* Assignment *
Pull out each line of the records below that contains the word "displayed", copying it unchanged. Case counts when matching.

Records to process section start

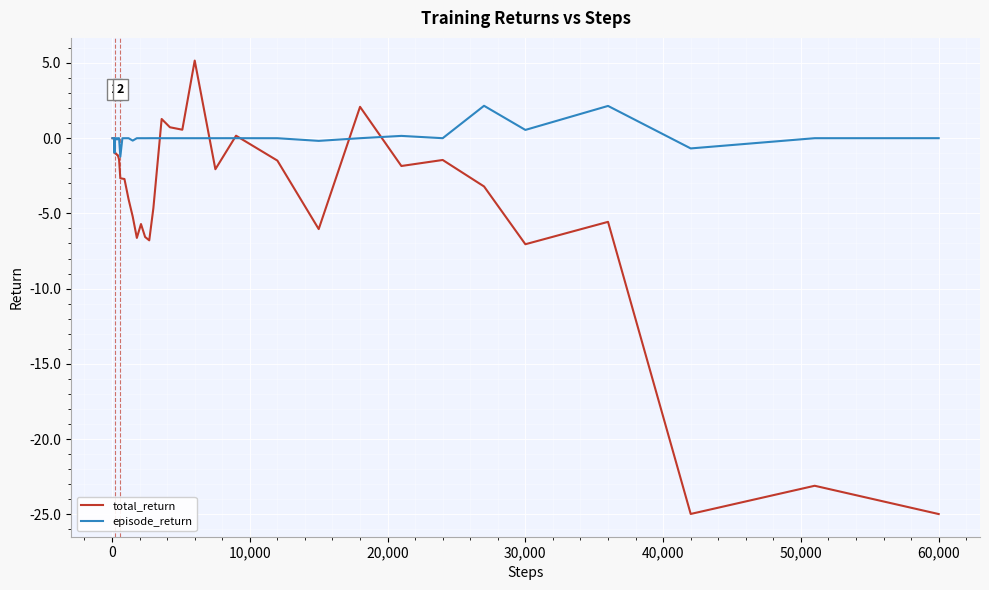

What is the greatest value displayed?

5.2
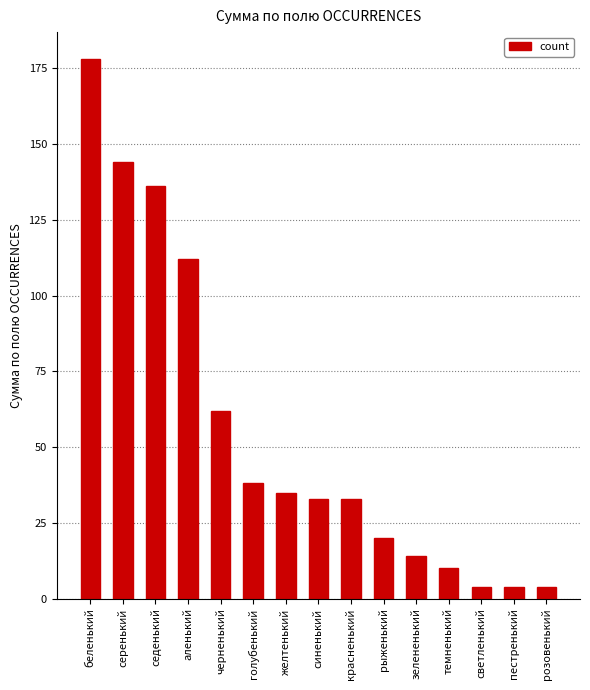

What is the sum of all values?

827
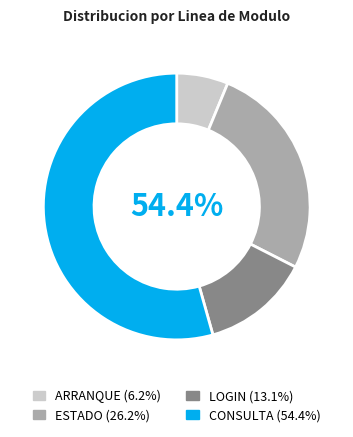

To the nearest percent, what is the difference between the largest and smallest slice percentages?

48%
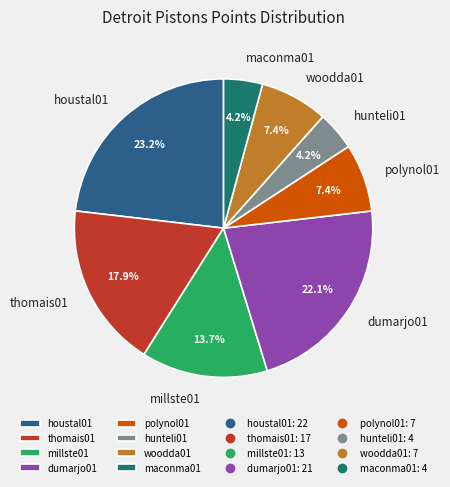

How much of the chart is everything except houstal01?

76.8%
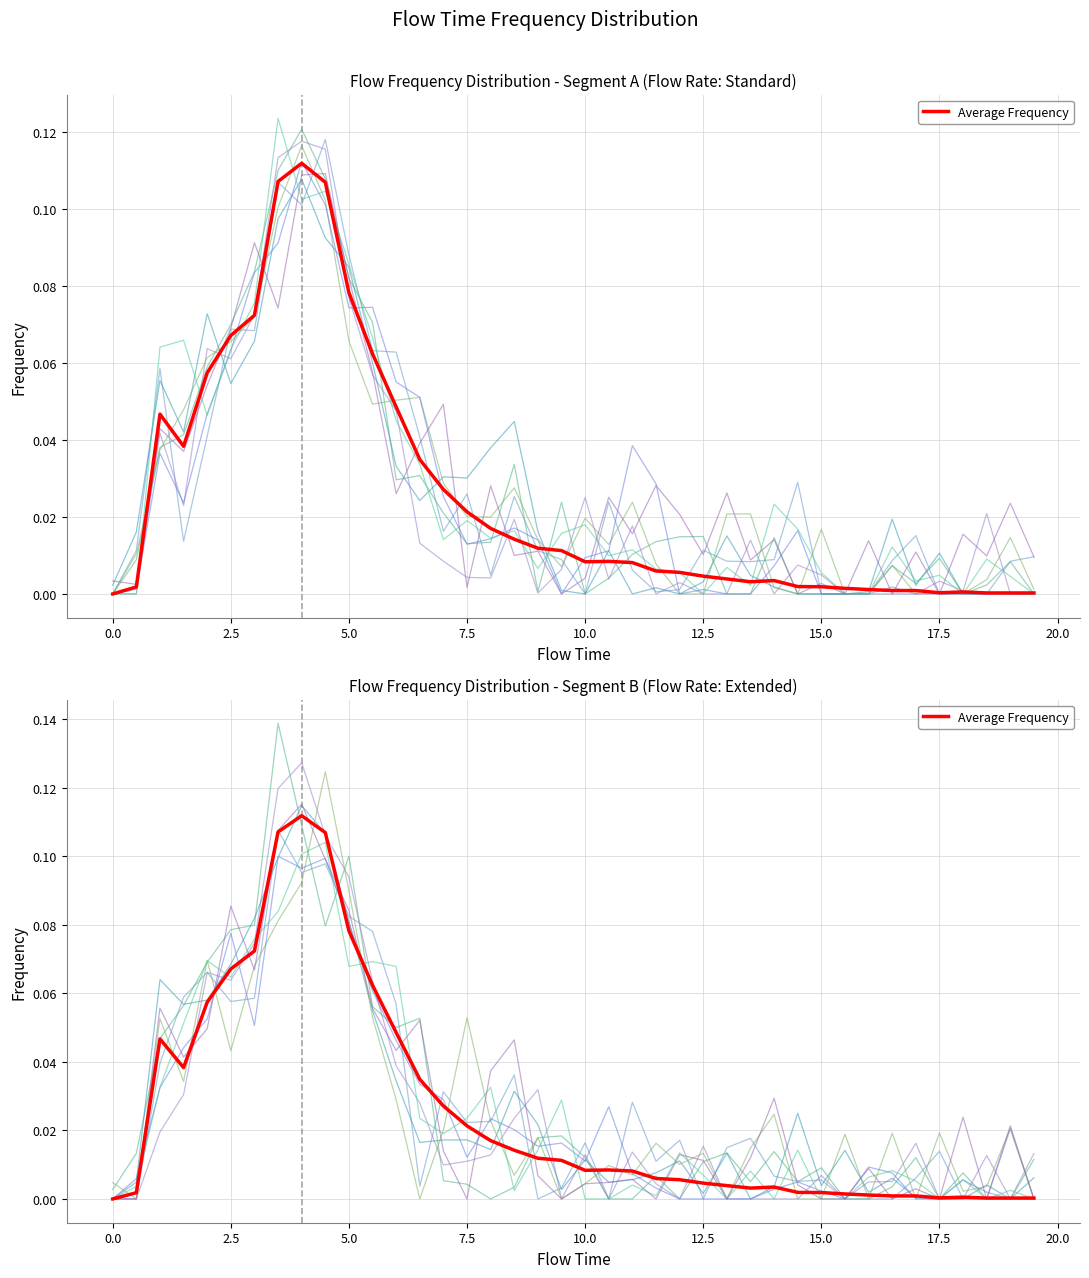

Reading left to right, list all the values displayed in this chart.

0.0	0.0	0.0	0.0	0.1	0.1	0.1	0.1	0.1	0.1	0.1	0.1	0.0	0.0	0.0	0.0	0.0	0.0	0.0	0.0	0.0	0.0	0.0	0.0	0.0	0.0	0.0	0.0	0.0	0.0	0.0	0.0	0.0	0.0	0.0	0.0	0.0	0.0	0.0	0.0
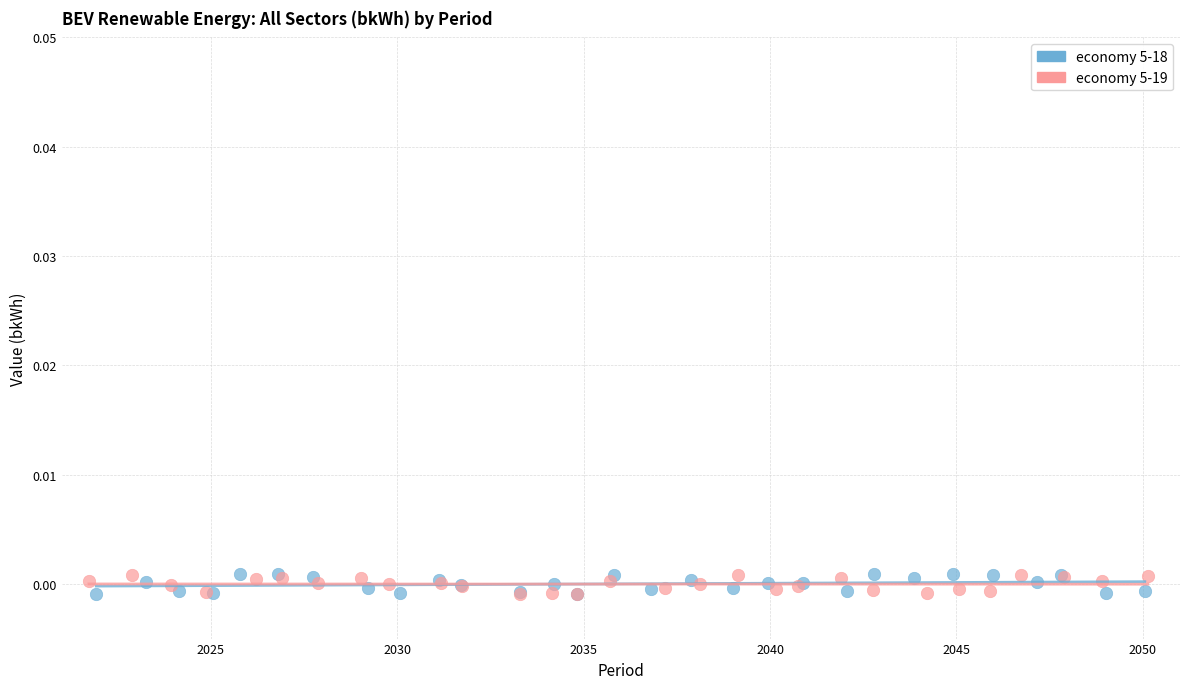

What are all the series names shown in the legend?

economy 5-18, economy 5-19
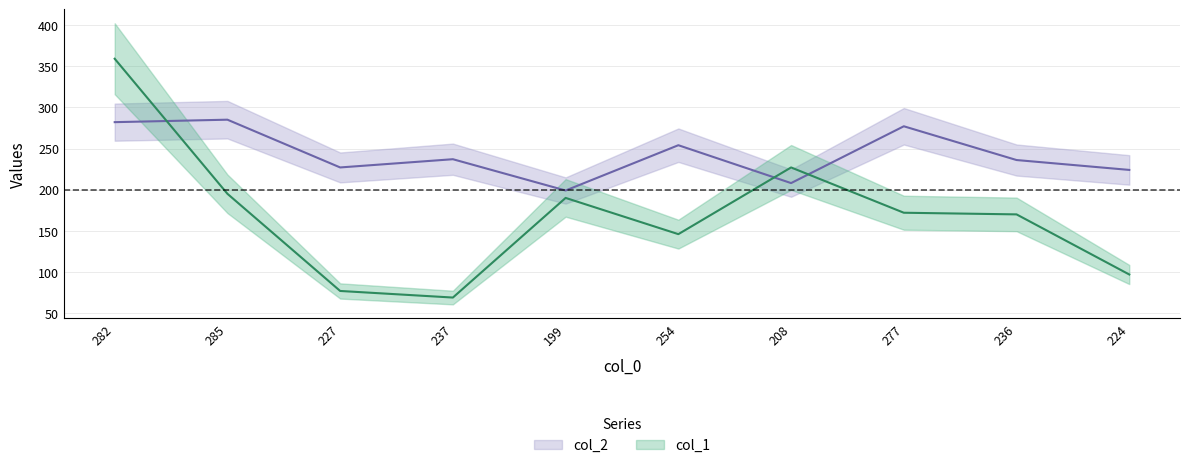

What is the difference between the col_1 values at 236 and 208?

57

Records to process section end

* Response to this task *
What is the greatest value displayed?
Reading left to right, list all the values displayed in this chart.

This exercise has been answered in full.